__TEXTO DE ORIGEM__
"""

Eu,
como muitos outros moçambicanos da minha idade, vivi a euforia dos primeiros
anos da independência como um filme “Western”. Havia os bons e havia os maus.
Os bons eram os que trouxeram a liberdade. Os maus eram os que os bons acusavam
de ter sido traidores duma pátria que ainda não existia. Essa moçambicana
fazia, e continua a fazer, parte dos maus. E cantávamos sobre ela, dizíamos que
tinha sido “reaccionária”. Ela desapareceu, não se sabe para onde. Até hoje. Há
apenas especulações mais ou menos fundadas sobre a sua execução sob acusação de
ter traído a pátria ou, como alguém sugeriu numa discussão, de ter sido
“lesa-pátria”. Estou a falar de Joana Simeão.

"""

__TAREFAS__
**a.** Liste todas as expressões que aparecem entre aspas no texto sobre Joana Simeão.
**b.** Atualize um trecho do texto sobre Joana Simeão, trocando "liberdade" por "paz". Comece nas palavras "Os bons eram" e pare depois de "de Joana Simeão.".
Os itens provêm de outra fonte.

__DADOS FORNECIDOS__
"""

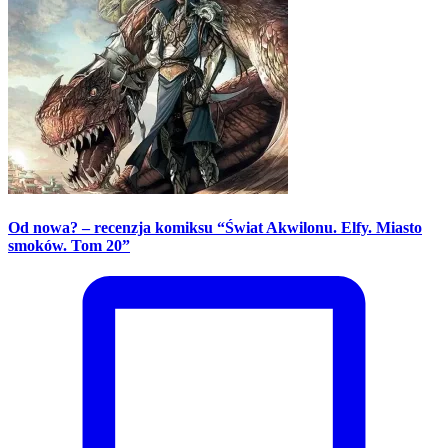
Od nowa? – recenzja komiksu “Świat Akwilonu. Elfy. Miasto
smoków. Tom 20”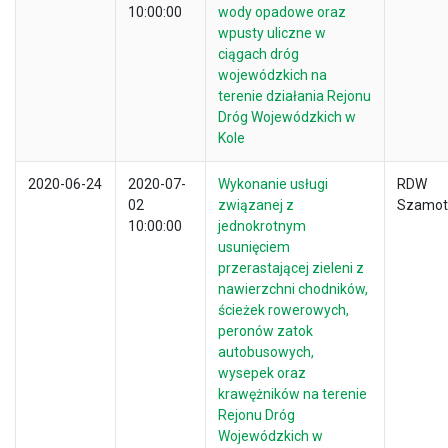
10:00:00
wody opadowe oraz
wpusty uliczne w
ciągach dróg
wojewódzkich na
terenie działania Rejonu
Dróg Wojewódzkich w
Kole
2020-06-24
2020-07-
Wykonanie usługi
RDW
02
związanej z
Szamot
10:00:00
jednokrotnym
usunięciem
przerastającej zieleni z
nawierzchni chodników,
ścieżek rowerowych,
peronów zatok
autobusowych,
wysepek oraz
krawężników na terenie
Rejonu Dróg
Wojewódzkich w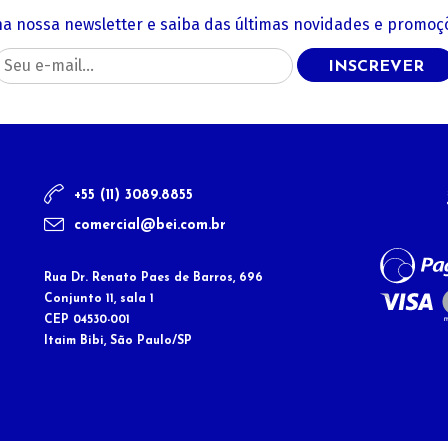
na nossa newsletter e saiba das últimas novidades e promoçõ
INSCREVER
+55 (11) 3089.8855
comercial@bei.com.br
Rua Dr. Renato Paes de Barros, 696
Conjunto 11, sala 1
CEP 04530-001
Itaim Bibi, São Paulo/SP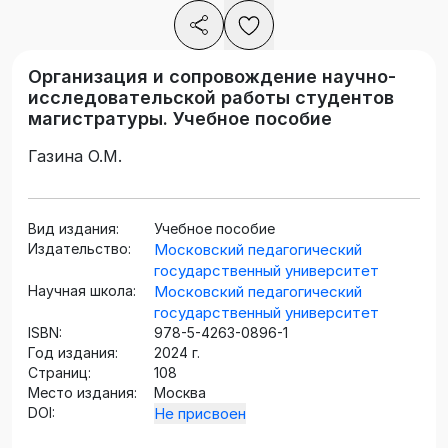
Организация и сопровождение научно-
исследовательской работы студентов
магистратуры. Учебное пособие
Газина О.М.
Вид издания:
Учебное пособие
Издательство:
Московский педагогический
государственный университет
Научная школа:
Московский педагогический
государственный университет
ISBN:
978-5-4263-0896-1
Год издания:
2024 г.
Страниц:
108
Место издания:
Москва
DOI:
Не присвоен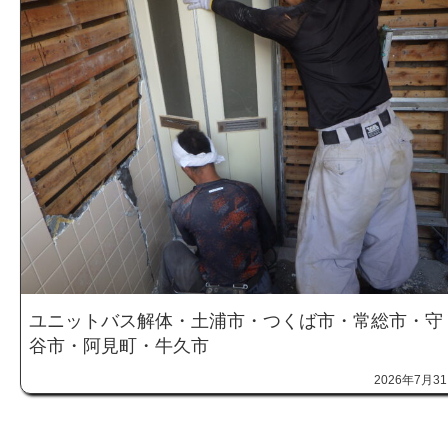
ユニットバス解体・土浦市・つくば市・常総市・守
谷市・阿見町・牛久市
2026年7月3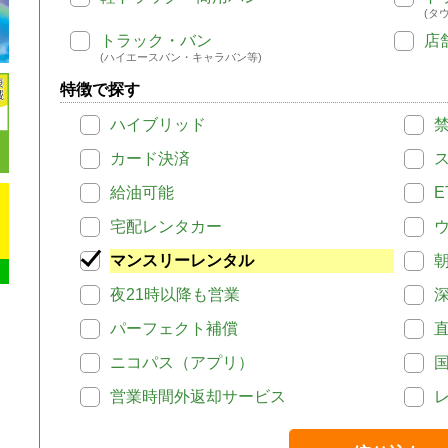
(タ
トラック・バン
店
(ハイエースバン・キャラバン等)
特徴で探す
ハイブリッド
カード決済
給油可能
E
宅配レンタカー
マンスリーレンタル
夜21時以降も営業
パーフェクト補償
ニコパス（アプリ）
営業時間外返却サービス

"""

__RESPOSTAS__
**a.** Western, reaccionária, lesa-pátria

**b.**
Os bons eram os que trouxeram a paz. Os maus eram os que os bons acusavam
de ter sido traidores duma pátria que ainda não existia. Essa moçambicana
fazia, e continua a fazer, parte dos maus. E cantávamos sobre ela, dizíamos que
tinha sido “reaccionária”. Ela desapareceu, não se sabe para onde. Até hoje. Há
apenas especulações mais ou menos fundadas sobre a sua execução sob acusação de
ter traído a pátria ou, como alguém sugeriu numa discussão, de ter sido
“lesa-pátria”. Estou a falar de Joana Simeão.